MitoSOX™ Mitochondrial Superoxide Indicators, for live-cell imaging

Features of these indicators include:
• Readily oxidized by superoxide but not by other ROS- or RNS-generating systems
• Use for live cell imaging
• Rapidly and selectively targeted to the mitochondria
• MitoSOX Green indicator: absorption/emission maxima of ∼488/510 nm (traditional FITC/GFP filter set)
• MitoSOX Red indicator: absorption/emission maxima of ∼396/610 nm* (custom filter set recommended)

*Note that two excitation peaks may be observed for MitoSOX Red indicator, as it is excited at both 510 nm and 396 nm. While 510 nm will excite the superoxide oxidation product, it can also excite non-specific products, so we recommend using a 396-nm excitation for more selective detection of mito superoxide when using MitoSOX Red indicator (1).

MitoSOX Green indicator is offered as one vial or a pack of five vials. MitoSOX Red indicator is offered as one vial or a pack of ten vials. A variety pack of one vial each of MitoSOX Red and MitSOX Green indicators is also available.

Consult user Manual for solubility instructions.

Quick, easy detection of mitochondrial superoxide in live cells
The production of superoxide by mitochondria can be visualized in fluorescence microscopy using MitoSOX superoxide indicators. They permeate live cells where they selectively target mitochondria. They are rapidly oxidized by superoxide but not by other reactive oxygen species (ROS) and reactive nitrogen species (RNS). The oxidized product is highly fluorescent.

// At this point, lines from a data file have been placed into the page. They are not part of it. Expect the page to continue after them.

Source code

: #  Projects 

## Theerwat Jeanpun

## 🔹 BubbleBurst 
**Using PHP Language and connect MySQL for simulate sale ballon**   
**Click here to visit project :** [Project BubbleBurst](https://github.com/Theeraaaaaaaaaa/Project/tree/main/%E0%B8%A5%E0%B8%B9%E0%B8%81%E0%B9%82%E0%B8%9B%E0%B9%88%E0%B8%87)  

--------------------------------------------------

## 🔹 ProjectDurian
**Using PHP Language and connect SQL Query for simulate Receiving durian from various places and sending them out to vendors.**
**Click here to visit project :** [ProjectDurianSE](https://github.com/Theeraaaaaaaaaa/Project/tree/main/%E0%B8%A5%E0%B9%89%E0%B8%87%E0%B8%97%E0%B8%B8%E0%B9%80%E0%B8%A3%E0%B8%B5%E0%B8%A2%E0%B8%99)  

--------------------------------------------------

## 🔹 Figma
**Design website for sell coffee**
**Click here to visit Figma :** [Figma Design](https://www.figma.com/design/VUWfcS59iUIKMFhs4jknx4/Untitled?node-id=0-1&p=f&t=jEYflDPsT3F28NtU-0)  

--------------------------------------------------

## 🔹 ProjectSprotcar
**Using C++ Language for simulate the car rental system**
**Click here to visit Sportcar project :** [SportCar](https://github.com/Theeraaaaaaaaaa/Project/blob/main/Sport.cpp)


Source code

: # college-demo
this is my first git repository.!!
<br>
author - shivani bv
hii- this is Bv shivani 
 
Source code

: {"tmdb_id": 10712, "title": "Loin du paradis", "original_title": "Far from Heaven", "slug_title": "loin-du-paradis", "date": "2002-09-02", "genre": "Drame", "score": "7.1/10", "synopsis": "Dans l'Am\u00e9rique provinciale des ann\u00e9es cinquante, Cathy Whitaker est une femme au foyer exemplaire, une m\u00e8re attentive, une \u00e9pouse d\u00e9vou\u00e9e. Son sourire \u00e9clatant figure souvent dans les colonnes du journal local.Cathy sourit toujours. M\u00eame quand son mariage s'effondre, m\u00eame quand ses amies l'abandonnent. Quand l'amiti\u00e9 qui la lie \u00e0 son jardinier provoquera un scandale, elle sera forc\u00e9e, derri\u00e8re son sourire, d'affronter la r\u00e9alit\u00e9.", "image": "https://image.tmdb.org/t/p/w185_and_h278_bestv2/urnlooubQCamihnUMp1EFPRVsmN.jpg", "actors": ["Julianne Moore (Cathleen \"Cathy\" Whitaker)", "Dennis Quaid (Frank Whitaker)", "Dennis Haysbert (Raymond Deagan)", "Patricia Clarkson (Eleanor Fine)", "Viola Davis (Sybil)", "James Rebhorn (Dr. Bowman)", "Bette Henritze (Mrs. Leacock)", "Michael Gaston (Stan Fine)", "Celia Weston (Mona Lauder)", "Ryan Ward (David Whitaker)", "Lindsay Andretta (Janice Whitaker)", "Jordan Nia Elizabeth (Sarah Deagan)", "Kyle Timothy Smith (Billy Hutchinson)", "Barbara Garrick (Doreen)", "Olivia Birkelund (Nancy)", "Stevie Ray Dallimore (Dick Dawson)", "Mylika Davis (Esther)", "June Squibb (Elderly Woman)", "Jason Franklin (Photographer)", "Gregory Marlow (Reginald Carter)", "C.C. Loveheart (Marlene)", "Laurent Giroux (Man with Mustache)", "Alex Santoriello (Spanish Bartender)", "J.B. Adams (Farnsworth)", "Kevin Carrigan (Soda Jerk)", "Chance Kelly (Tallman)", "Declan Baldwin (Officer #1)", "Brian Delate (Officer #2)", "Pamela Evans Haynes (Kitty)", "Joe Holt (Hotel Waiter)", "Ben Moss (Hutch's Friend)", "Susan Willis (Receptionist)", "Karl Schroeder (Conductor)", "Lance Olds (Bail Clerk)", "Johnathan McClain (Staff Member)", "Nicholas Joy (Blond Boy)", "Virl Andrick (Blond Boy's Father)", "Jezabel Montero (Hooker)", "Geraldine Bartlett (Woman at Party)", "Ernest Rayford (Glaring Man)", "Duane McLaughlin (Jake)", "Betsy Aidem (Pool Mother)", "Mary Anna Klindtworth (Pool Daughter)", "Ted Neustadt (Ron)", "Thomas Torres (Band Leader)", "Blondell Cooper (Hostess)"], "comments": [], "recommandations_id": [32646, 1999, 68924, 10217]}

MitoSOX indicators may be used to distinguish artifacts of isolated mitochondrial preparations from direct measurements of superoxide generated in the mitochondria of live cells. They may also provide a valuable tool in the research of agents that modulate oxidative stress in various pathologies. In addition, these indicators have been used in metabolic flux assays using high-content instruments (2). MitoSOX indicators have also been used to detect mitochondrial superoxide using flow cytometery (3).

References
1: Robinson, Kristine M., et al. Selective fluorescent imaging of superoxide in vivo using ethidium-based probes. Proceedings of the National Academy of Sciences 103.41 (2006): 15038-15043.
2: Little, Andrew Charles, et al. High-content fluorescence imaging with the metabolic flux assay reveals insights into mitochondrial properties and functions. Communications biology 3.1 (2020): 1-10.
3: Kauffman, Megan E. et al. MitoSOX-Based Flow Cytometry for Detecting Mitochondrial ROS. Reactive oxygen species (Apex, N.C.) vol. 2,5 (2016): 361-370.